Extract provided —
------------------------------------------------

The Renewing of My Mind - part I

This is the story of how I went from being a Christian, to not being a Christian, to being a Christian again.  I have been wanting to record this for awhile, and, well, no time like the present.

I was raised in a Christian home and went to church regularly as a child.  I accepted Jesus at the tender age of seven and was baptized.  But unfortunately, that was the extent of my understanding about church - a child's understanding.  By the time 1983 rolled around and Darth Vadar said, "You underestimate the power of the dark side," I was 16 years old, my parents had just divorced, and I was already struggling with my faith.  If all you know is the story of Adam and Eve, Noah's Ark, and Daniel in the Lion's Den, you don't have very sure footing on the shifting sands of life.  (okay, I knew a little more than that, but not much)

At the age of 18, I lost my virginity to date rape.  I was really confused.  I had planned on waiting until I was married and this situation threw a monkey wrench into that plan.  Hmmmm... how do I reconcile all this with what I had been taught in church?  My initial reaction was that I had to marry the guy.  I continued to date him for quite awhile.  But he was into drugs and I was decidedly not.  His college housemate was a cocaine dealer and I can remember how people would show up at all hours of the night.  Then, apparently drug etiquette is that you cut some lines and share with everyone at the house.  They all liked me because I wouldn't touch the stuff, so less they had to share.  This was soooo not what I wanted for my life!  I eventually broke up with him, but this left me feeling like I was in some sort of religious limbo.  Could I still be a Christian now that I hadn't married him?

------------------------------------------------

Job a — Name every Bible story that the personal account about leaving and returning to the Christian faith lists as the extent of a childhood understanding.

Data provided —
------------------------------------------------

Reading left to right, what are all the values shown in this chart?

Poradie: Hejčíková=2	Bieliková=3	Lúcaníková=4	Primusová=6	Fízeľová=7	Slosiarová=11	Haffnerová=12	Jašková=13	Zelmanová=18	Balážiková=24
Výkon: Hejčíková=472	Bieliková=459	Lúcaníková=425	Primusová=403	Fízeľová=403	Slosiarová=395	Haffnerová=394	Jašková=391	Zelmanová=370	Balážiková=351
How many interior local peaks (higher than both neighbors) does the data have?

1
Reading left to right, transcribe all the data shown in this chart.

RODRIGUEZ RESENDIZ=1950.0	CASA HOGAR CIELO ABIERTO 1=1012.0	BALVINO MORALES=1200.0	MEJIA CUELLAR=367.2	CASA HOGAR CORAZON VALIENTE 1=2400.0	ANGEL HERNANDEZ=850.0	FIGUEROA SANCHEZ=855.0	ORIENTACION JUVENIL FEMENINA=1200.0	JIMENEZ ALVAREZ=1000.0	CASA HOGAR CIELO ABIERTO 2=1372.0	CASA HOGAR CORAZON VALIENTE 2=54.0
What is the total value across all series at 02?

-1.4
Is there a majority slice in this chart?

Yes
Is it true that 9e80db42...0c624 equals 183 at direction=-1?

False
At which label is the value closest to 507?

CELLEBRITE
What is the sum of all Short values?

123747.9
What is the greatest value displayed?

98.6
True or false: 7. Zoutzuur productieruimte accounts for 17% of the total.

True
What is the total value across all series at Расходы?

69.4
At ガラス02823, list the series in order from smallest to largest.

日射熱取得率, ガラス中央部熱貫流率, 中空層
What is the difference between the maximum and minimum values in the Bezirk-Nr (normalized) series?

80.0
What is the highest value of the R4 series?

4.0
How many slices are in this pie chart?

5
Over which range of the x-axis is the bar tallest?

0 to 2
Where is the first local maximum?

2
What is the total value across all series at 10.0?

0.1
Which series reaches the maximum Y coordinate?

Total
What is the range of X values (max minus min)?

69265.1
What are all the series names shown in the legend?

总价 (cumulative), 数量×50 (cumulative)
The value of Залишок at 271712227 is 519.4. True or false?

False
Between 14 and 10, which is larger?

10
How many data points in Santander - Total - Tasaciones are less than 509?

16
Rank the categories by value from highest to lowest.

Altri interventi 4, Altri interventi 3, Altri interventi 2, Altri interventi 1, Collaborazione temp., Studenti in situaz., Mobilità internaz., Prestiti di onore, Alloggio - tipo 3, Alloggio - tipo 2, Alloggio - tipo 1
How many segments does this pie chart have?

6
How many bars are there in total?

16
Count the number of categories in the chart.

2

------------------------------------------------

Job b — Echo the records word for word, covering the stretch from their first line through the line containing "At which label is the value closest to 507?".

Exercise response a — Adam and Eve, Noah's Ark, and Daniel in the Lion's Den.

Exercise response b —
Reading left to right, what are all the values shown in this chart?

Poradie: Hejčíková=2	Bieliková=3	Lúcaníková=4	Primusová=6	Fízeľová=7	Slosiarová=11	Haffnerová=12	Jašková=13	Zelmanová=18	Balážiková=24
Výkon: Hejčíková=472	Bieliková=459	Lúcaníková=425	Primusová=403	Fízeľová=403	Slosiarová=395	Haffnerová=394	Jašková=391	Zelmanová=370	Balážiková=351
How many interior local peaks (higher than both neighbors) does the data have?

1
Reading left to right, transcribe all the data shown in this chart.

RODRIGUEZ RESENDIZ=1950.0	CASA HOGAR CIELO ABIERTO 1=1012.0	BALVINO MORALES=1200.0	MEJIA CUELLAR=367.2	CASA HOGAR CORAZON VALIENTE 1=2400.0	ANGEL HERNANDEZ=850.0	FIGUEROA SANCHEZ=855.0	ORIENTACION JUVENIL FEMENINA=1200.0	JIMENEZ ALVAREZ=1000.0	CASA HOGAR CIELO ABIERTO 2=1372.0	CASA HOGAR CORAZON VALIENTE 2=54.0
What is the total value across all series at 02?

-1.4
Is there a majority slice in this chart?

Yes
Is it true that 9e80db42...0c624 equals 183 at direction=-1?

False
At which label is the value closest to 507?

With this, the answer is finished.